━━ MATERIAL PROVIDED

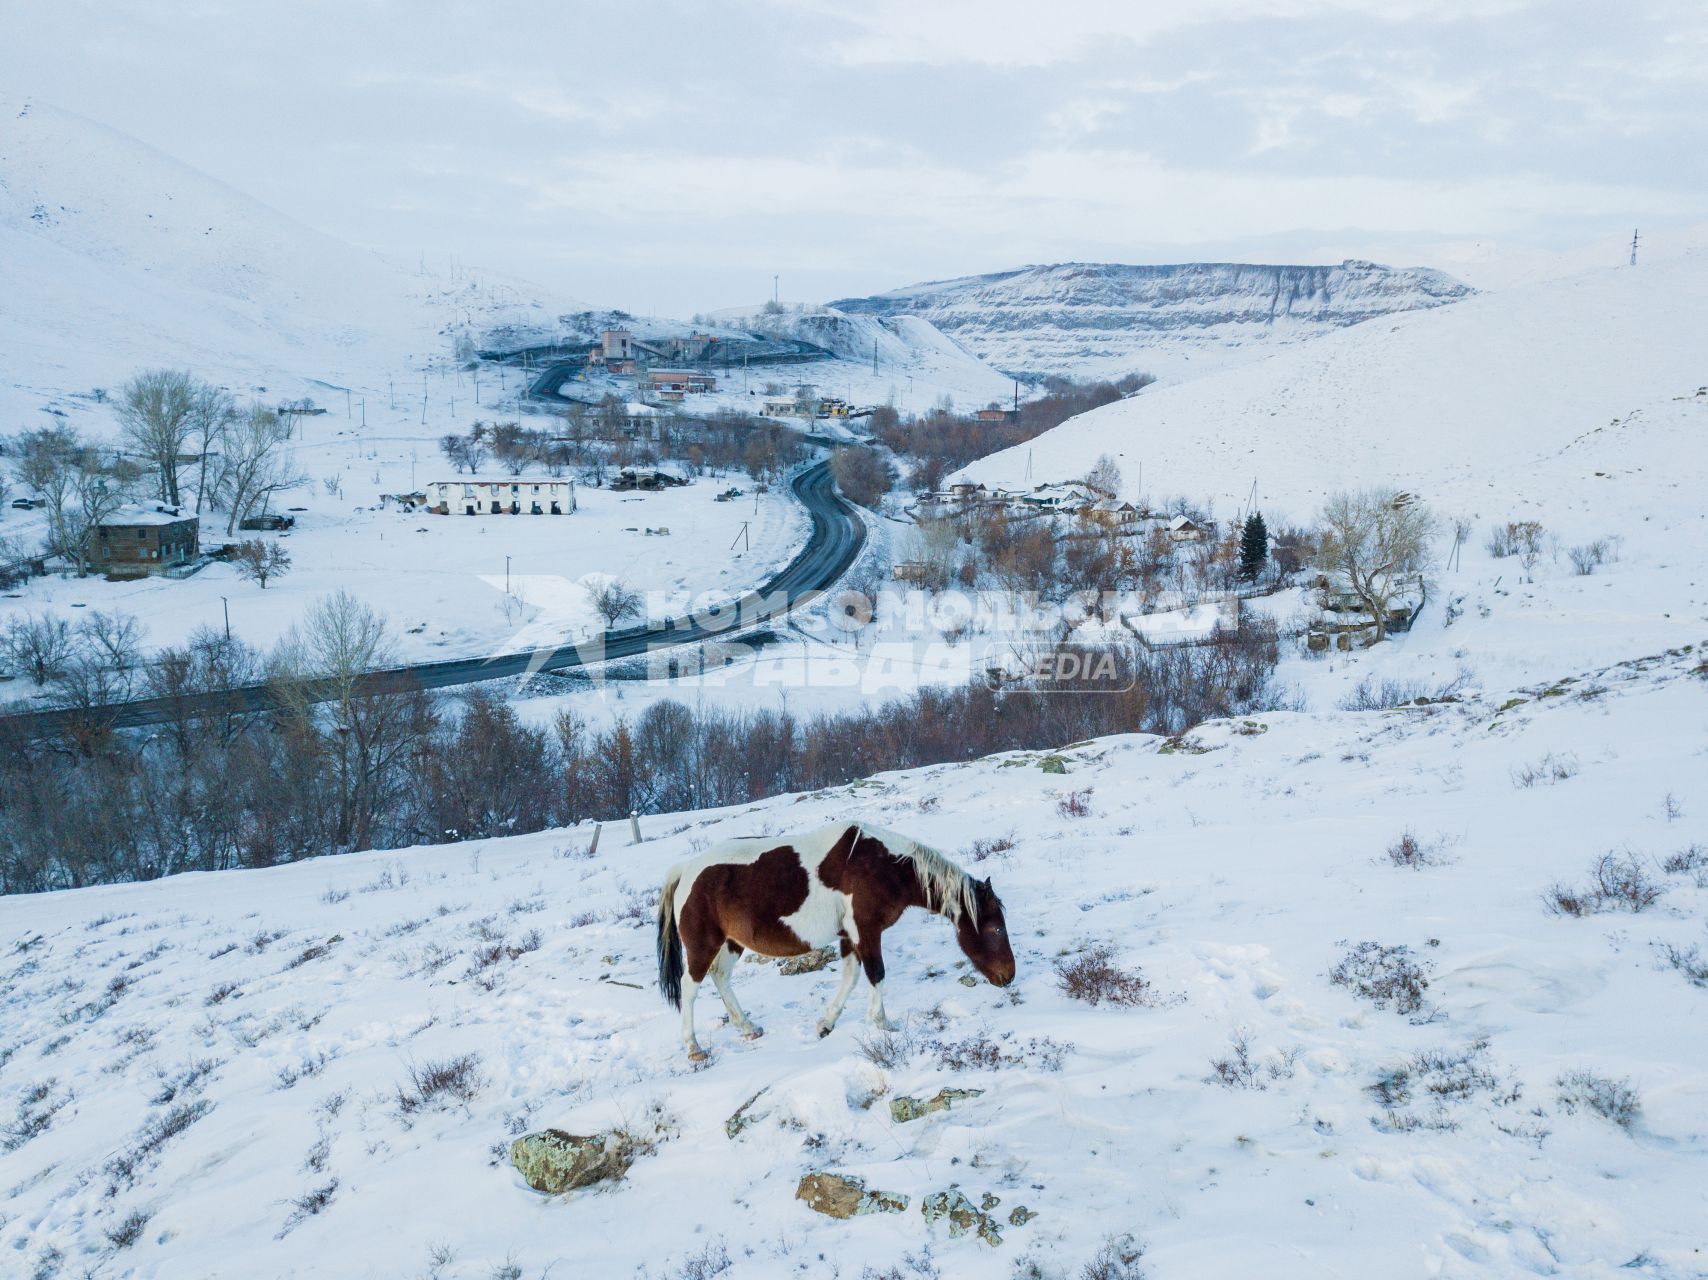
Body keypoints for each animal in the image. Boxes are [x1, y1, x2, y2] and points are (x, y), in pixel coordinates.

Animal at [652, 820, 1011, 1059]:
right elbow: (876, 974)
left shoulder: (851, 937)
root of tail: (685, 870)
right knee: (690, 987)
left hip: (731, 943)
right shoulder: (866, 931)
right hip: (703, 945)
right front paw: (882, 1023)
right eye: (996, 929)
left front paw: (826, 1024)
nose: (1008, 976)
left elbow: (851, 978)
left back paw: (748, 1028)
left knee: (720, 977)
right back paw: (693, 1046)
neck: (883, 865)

━━━━

▸ PROBLEM DETAILS: What is needed is the number of lines in the records that contain the string "right", stated with nothing else.

▸ EXERCISE RESPONSE: 7